Little Women (Louise May Alcott) – I identified so much with Jo when I was a teenager reading this! In case it’s not obvious by now I was a huge tomboy and I hated, hated girly things and I spent hours absorbed in books or writing stories. To have a character something like me in a book like this made it connect with me all the more. The fact that Jo is touted as an “early feminist” and her behavior as “androgynous nonconformity” just made her resonate with me more. The copy of the book I had was given to me by a great aunt before she went into a nursing home. It’s a leather-bound copy with gold writing on the spine and colour illustrations inside, and it meant a lot that Aunty Margery would give it to me. I’ve got no idea how many times I read this book growing up. I haven’t read it for a long time but it sits on the fourth shelf up in my bookcase, next to Jo’s Boys (which I also read repeatedly but it hasn’t left me feeling the same way as Little Women). And of course when Beth died I bawled my eyes out.

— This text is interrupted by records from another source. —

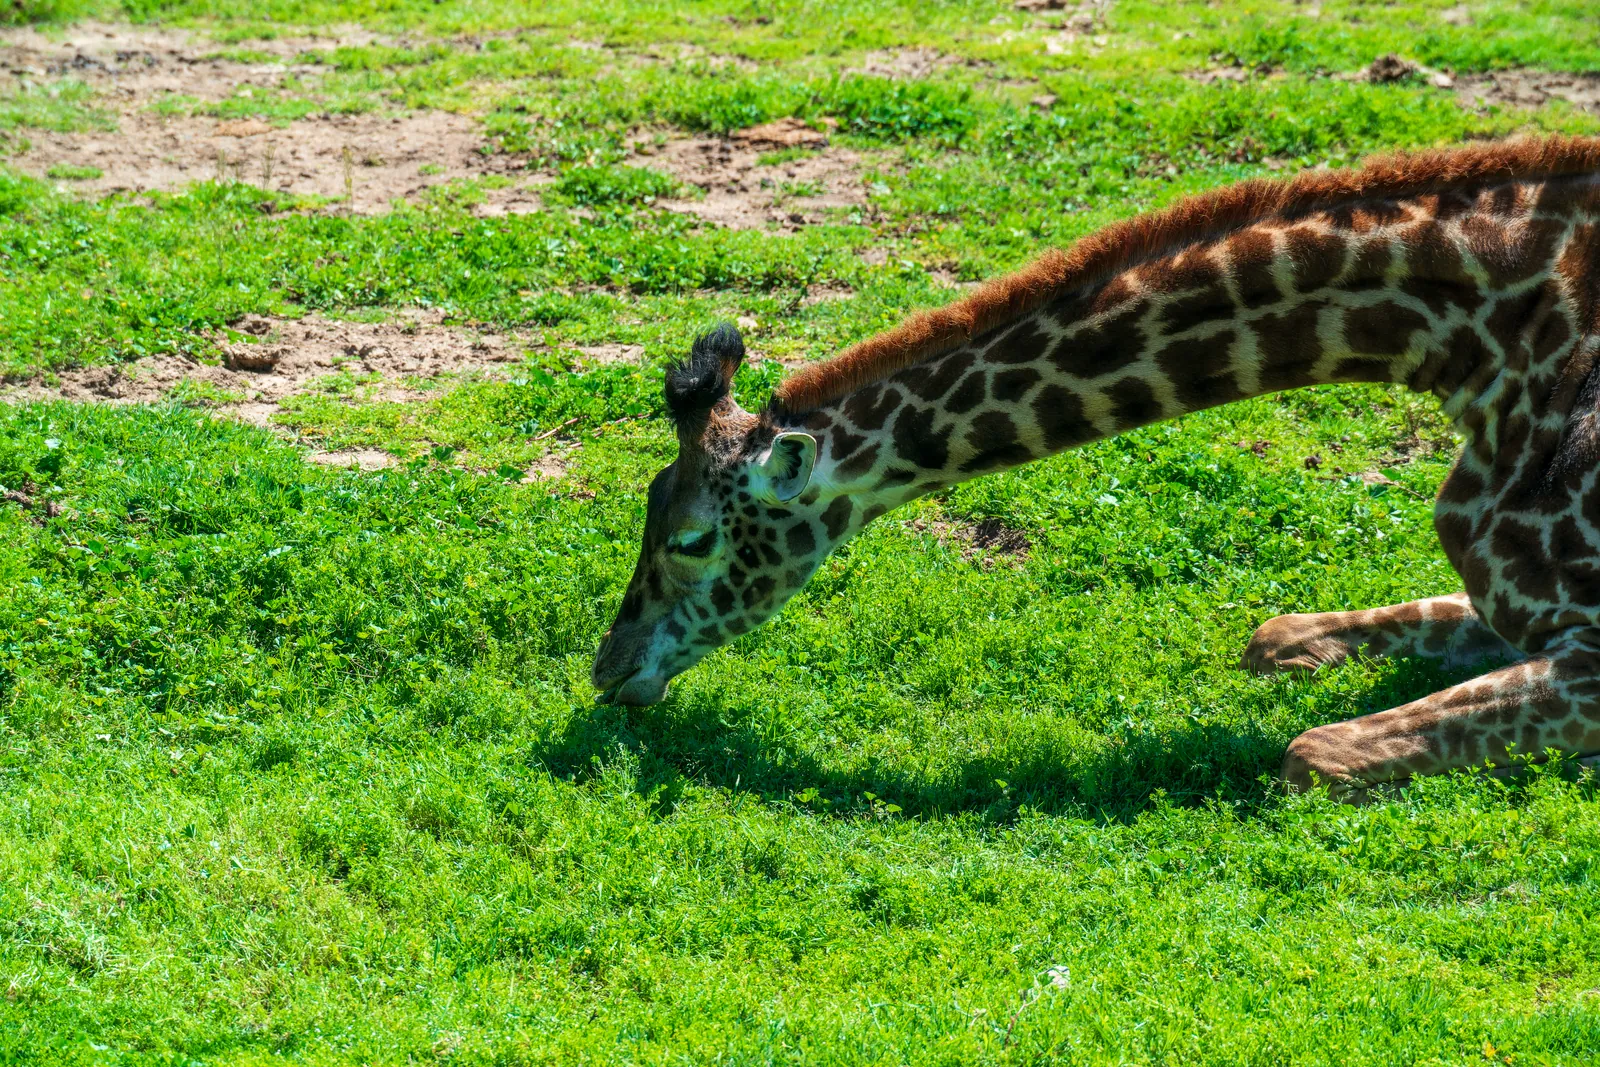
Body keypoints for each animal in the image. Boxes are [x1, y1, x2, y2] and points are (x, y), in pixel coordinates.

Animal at [592, 136, 1600, 797]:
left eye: (691, 538)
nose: (609, 669)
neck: (1485, 350)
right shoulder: (1510, 605)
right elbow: (1275, 632)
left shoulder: (1587, 650)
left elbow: (1310, 752)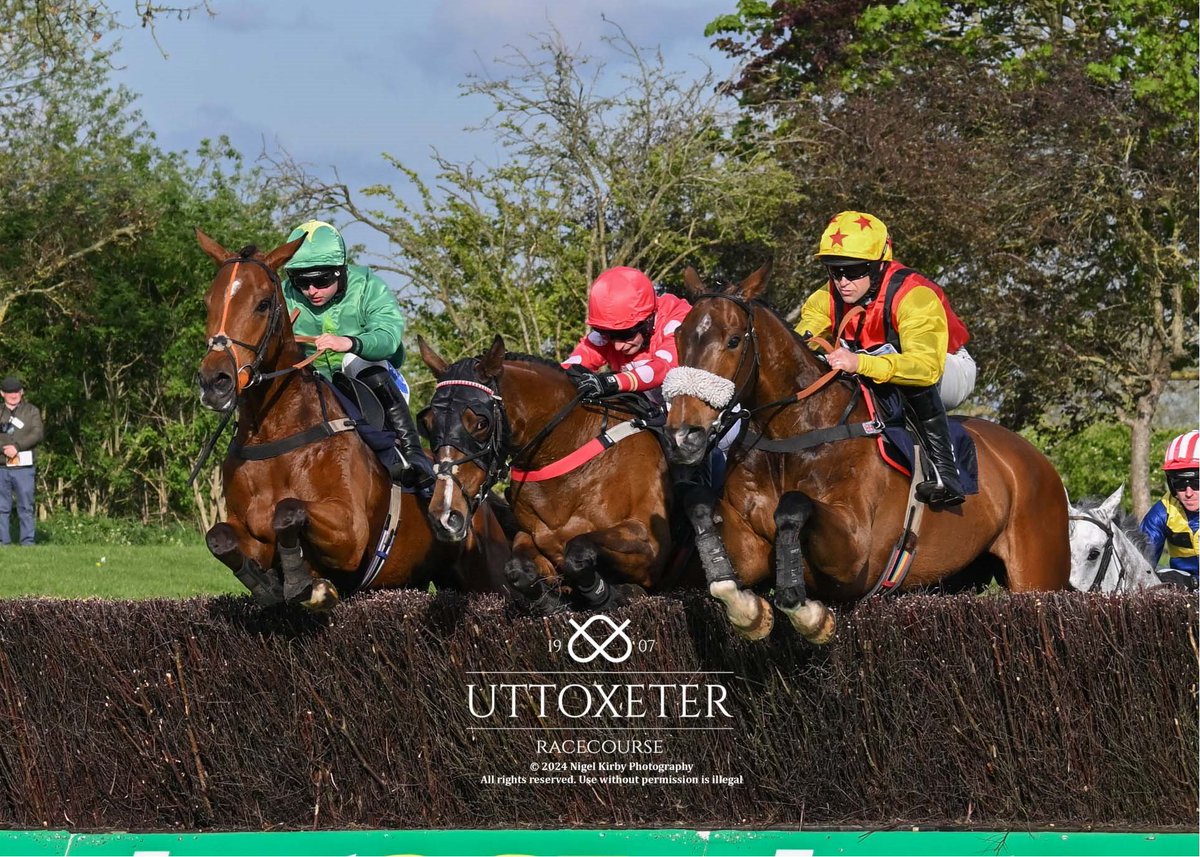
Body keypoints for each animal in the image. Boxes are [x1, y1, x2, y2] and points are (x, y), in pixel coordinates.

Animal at [193, 230, 511, 607]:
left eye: (263, 304)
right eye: (208, 303)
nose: (215, 381)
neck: (276, 431)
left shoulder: (350, 534)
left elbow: (288, 511)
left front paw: (307, 584)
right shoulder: (251, 533)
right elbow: (220, 537)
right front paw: (269, 586)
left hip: (488, 578)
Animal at [417, 336, 696, 614]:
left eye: (481, 423)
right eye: (428, 423)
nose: (445, 515)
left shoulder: (649, 546)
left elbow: (579, 550)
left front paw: (609, 596)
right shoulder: (535, 537)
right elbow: (517, 569)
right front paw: (553, 603)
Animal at [667, 264, 1070, 643]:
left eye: (734, 340)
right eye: (679, 336)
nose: (683, 434)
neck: (793, 433)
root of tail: (1038, 461)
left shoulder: (856, 552)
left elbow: (794, 506)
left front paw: (808, 613)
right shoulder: (750, 546)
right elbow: (702, 511)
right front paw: (748, 611)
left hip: (1038, 575)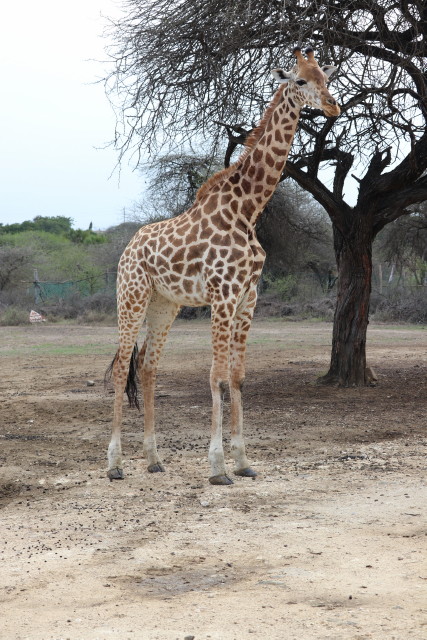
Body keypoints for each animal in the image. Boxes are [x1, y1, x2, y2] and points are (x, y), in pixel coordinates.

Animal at [106, 47, 340, 485]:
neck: (248, 209)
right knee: (119, 367)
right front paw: (217, 468)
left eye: (326, 77)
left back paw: (153, 459)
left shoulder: (248, 298)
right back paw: (114, 465)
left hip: (165, 305)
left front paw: (243, 461)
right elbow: (215, 376)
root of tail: (128, 247)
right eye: (300, 80)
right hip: (131, 297)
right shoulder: (223, 295)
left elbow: (238, 377)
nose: (333, 105)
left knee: (147, 367)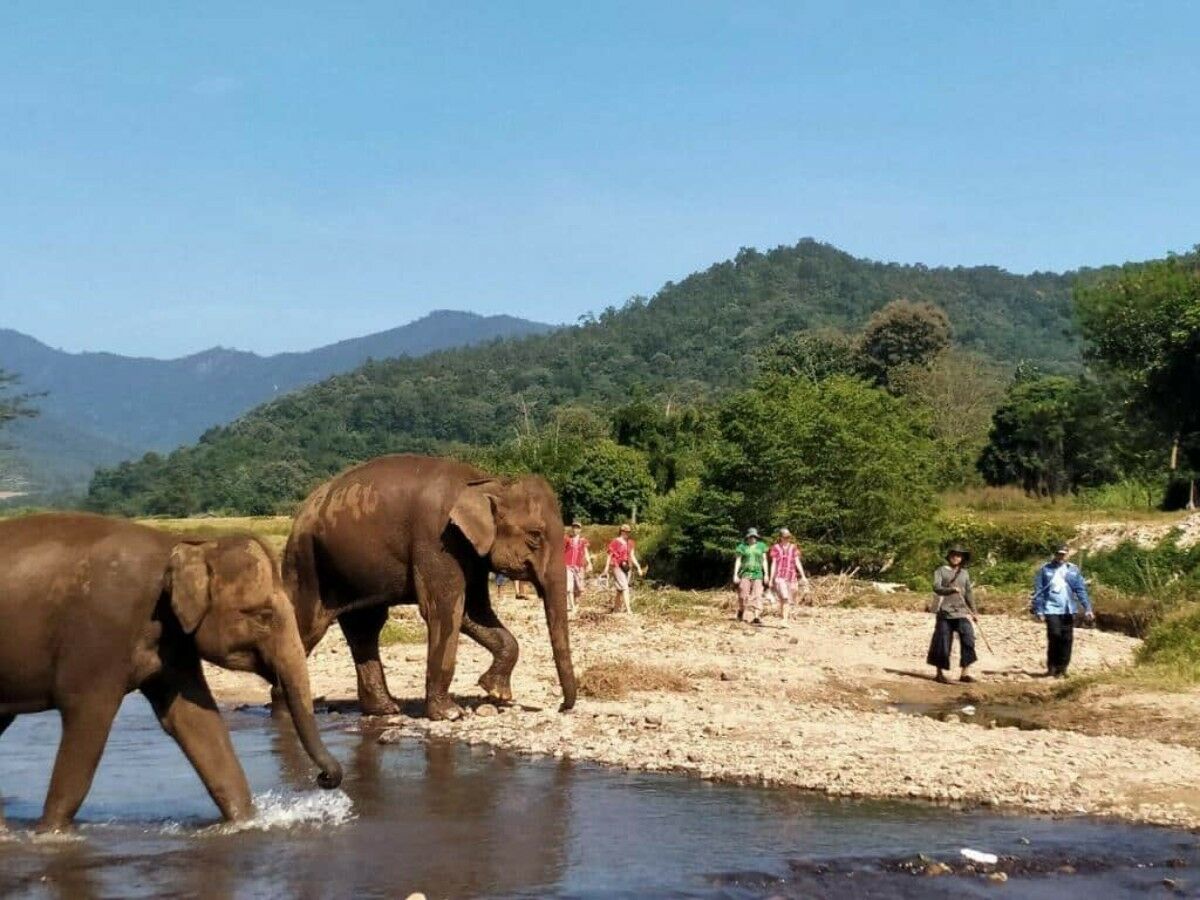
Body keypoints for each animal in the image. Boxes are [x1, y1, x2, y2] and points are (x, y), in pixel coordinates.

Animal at [0, 511, 343, 835]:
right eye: (263, 615)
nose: (324, 778)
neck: (184, 545)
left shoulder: (173, 643)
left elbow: (194, 719)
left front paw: (245, 822)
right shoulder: (102, 632)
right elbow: (88, 718)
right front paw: (51, 833)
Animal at [283, 453, 578, 724]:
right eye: (535, 536)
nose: (562, 707)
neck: (489, 482)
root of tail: (301, 513)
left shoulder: (470, 552)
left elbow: (473, 611)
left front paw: (496, 692)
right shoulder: (437, 539)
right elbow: (445, 610)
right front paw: (451, 714)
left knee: (365, 628)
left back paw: (385, 710)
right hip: (307, 563)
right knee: (307, 628)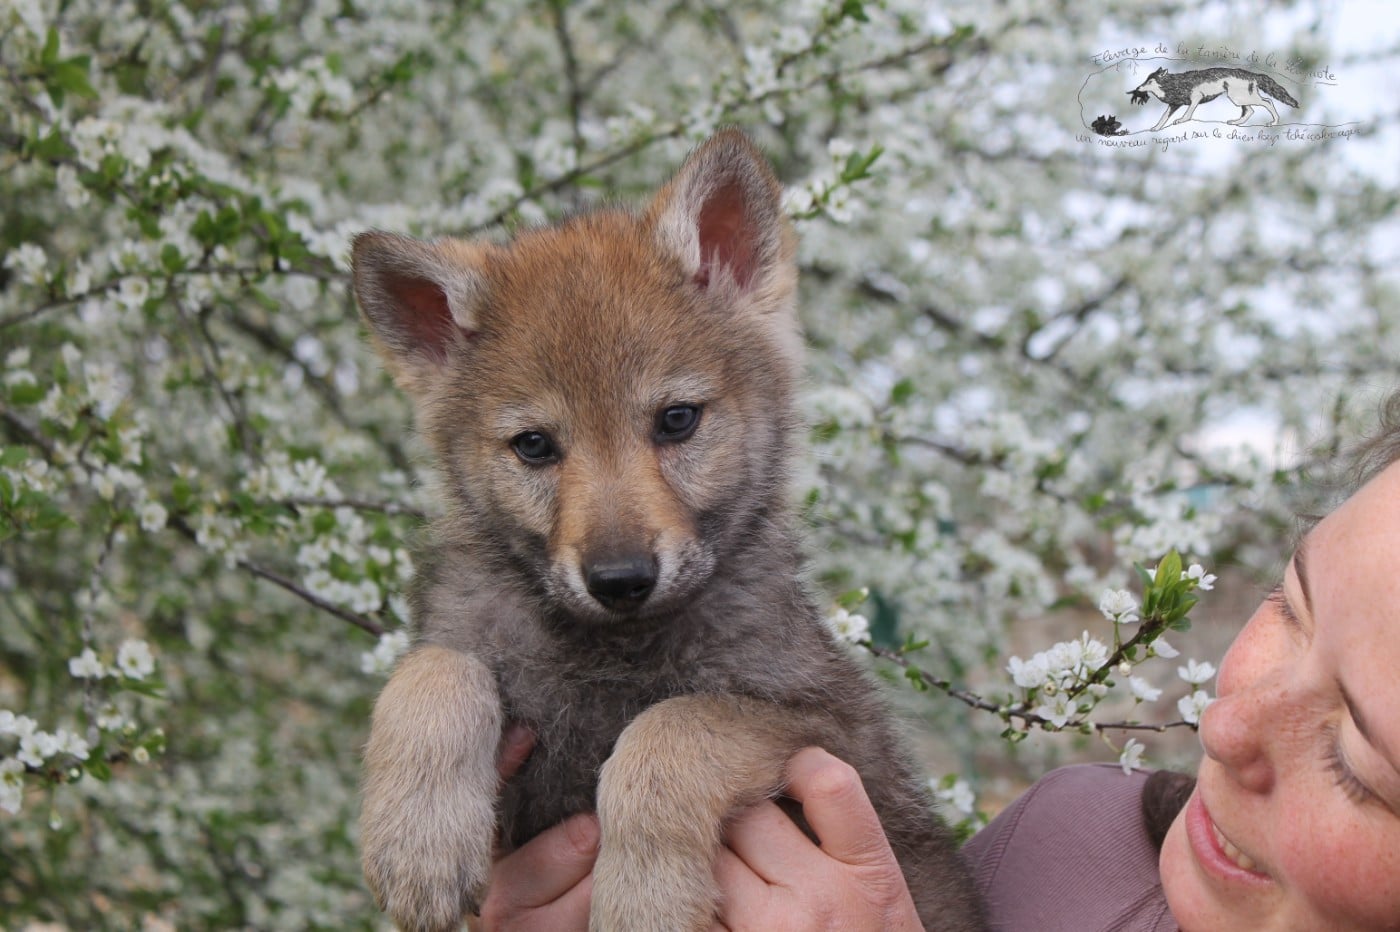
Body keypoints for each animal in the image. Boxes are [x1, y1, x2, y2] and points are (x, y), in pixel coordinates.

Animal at [351, 129, 986, 932]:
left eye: (677, 420)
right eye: (534, 445)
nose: (621, 580)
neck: (612, 654)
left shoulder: (826, 730)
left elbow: (670, 730)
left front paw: (642, 899)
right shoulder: (470, 653)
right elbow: (431, 673)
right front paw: (418, 843)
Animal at [1129, 66, 1300, 131]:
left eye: (1149, 82)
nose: (1137, 89)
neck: (1173, 84)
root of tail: (1253, 74)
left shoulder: (1196, 98)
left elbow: (1188, 114)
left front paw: (1181, 120)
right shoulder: (1174, 105)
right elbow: (1163, 117)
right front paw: (1156, 128)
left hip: (1240, 98)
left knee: (1267, 102)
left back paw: (1274, 122)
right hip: (1239, 99)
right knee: (1250, 111)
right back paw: (1235, 122)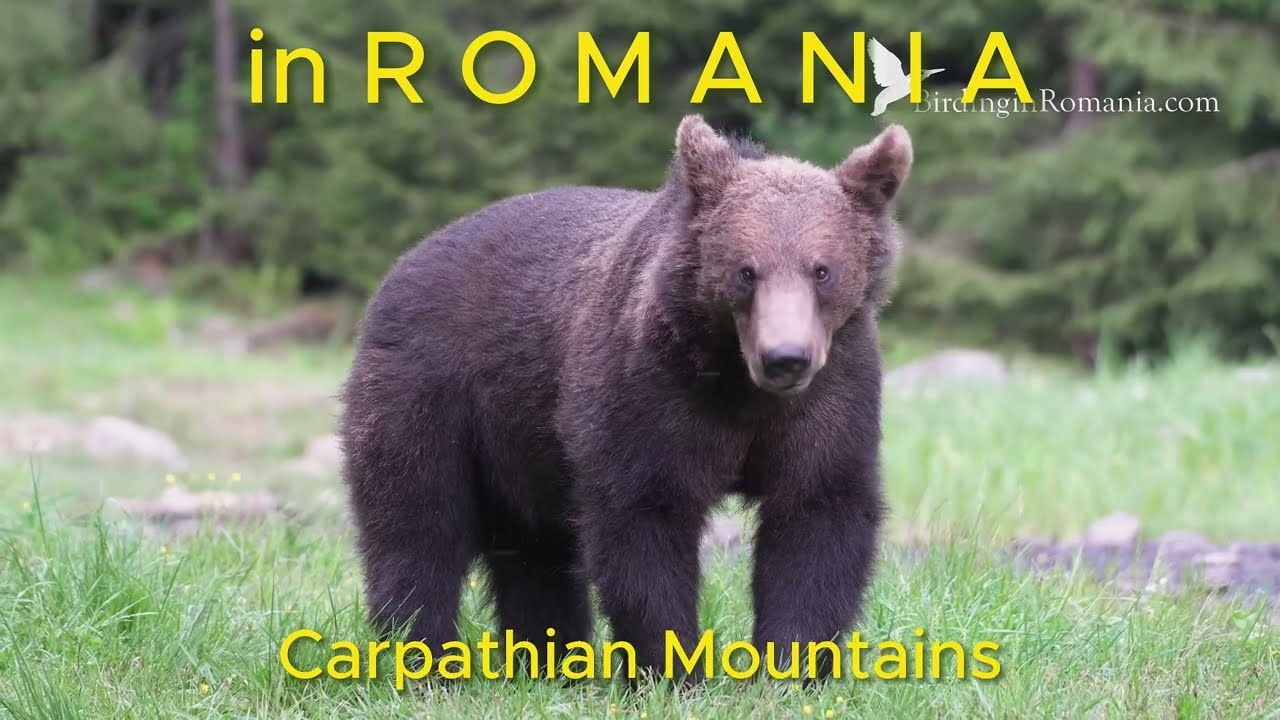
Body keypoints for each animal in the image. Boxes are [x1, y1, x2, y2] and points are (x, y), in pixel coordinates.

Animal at [337, 114, 911, 682]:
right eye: (746, 271)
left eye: (822, 269)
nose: (785, 357)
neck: (737, 382)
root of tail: (406, 261)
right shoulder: (650, 391)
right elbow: (643, 520)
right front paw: (675, 672)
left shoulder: (832, 396)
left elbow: (817, 514)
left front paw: (791, 669)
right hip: (432, 394)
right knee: (418, 526)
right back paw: (426, 660)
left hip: (522, 439)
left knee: (536, 551)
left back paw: (550, 661)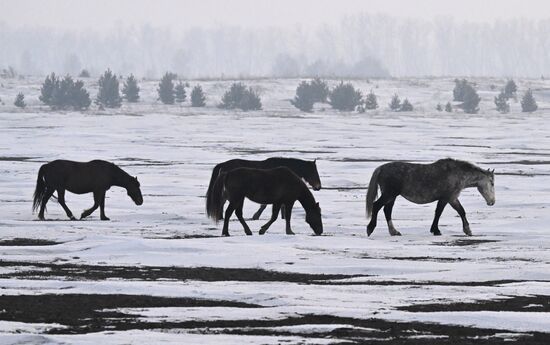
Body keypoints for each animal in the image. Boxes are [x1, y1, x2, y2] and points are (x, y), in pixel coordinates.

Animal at [368, 159, 498, 236]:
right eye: (492, 183)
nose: (492, 202)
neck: (457, 174)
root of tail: (381, 168)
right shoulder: (447, 198)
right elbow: (442, 212)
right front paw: (437, 230)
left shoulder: (452, 198)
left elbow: (460, 211)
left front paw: (467, 230)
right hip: (389, 194)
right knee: (376, 206)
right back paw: (370, 229)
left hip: (392, 196)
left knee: (387, 211)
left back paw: (394, 231)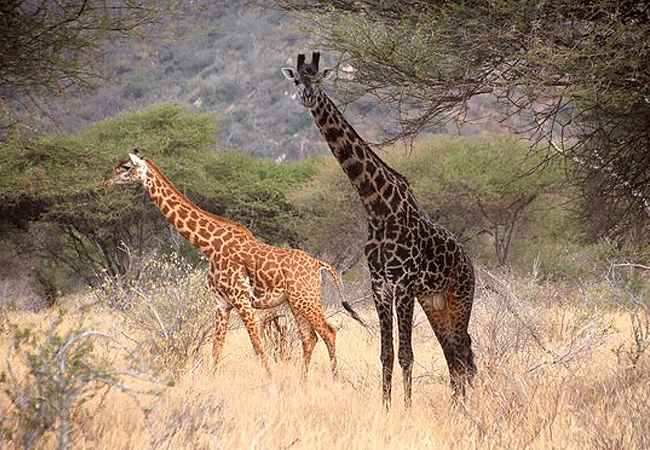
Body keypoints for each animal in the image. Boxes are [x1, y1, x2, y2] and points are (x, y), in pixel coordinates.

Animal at [104, 151, 365, 378]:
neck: (208, 246)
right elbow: (217, 348)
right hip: (296, 302)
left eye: (126, 167)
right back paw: (303, 382)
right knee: (309, 337)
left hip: (306, 300)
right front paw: (213, 382)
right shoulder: (222, 303)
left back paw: (334, 380)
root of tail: (320, 264)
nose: (105, 180)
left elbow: (258, 345)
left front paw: (272, 384)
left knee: (328, 332)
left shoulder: (242, 299)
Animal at [283, 52, 476, 406]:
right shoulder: (380, 287)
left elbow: (406, 354)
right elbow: (386, 354)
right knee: (454, 352)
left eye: (317, 79)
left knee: (463, 350)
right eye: (297, 80)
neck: (377, 208)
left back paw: (467, 403)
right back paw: (460, 404)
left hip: (459, 296)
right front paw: (386, 408)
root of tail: (468, 261)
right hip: (435, 302)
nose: (307, 97)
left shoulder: (404, 285)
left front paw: (408, 409)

The Snow Spider Trilogy (Jenny Nimmo) – This is a pretty recent one, as opposed to the rest of the books on this list (I mean recent to me, not a new book). I heard about the series when I met one of my best friends at university in 2000. She’d lived a lot of her life in Australia and read the books there, and they made her want to come to Wales. I’m Welsh and I’d never heard of them, but it forged a connection between the two of us that I’m forever grateful for. It’s weird, then, to have a book make such an impact without ever having read it. But for Christmas a couple of years ago my friend gave me her copy of the trilogy. I read it, and the series is about magic and growing up and Wales and hiraeth and home. And I loved it. But I loved even more that the copy I had was the copy my friend had had, and she thought enough of me to let the book go. That’s what I’ll always take from this book.
There are more books that left a lasting impression, but having re-read them recently I’ve been disappointed. The Incarnations of Immortality series by Piers Anthony is one of these. I read it as a teenager and remember loving how it played with time and religion, but when I read it again a few years ago the sexism in the pages put me off it. I wouldn’t recommend the books to anyone now, or read them again.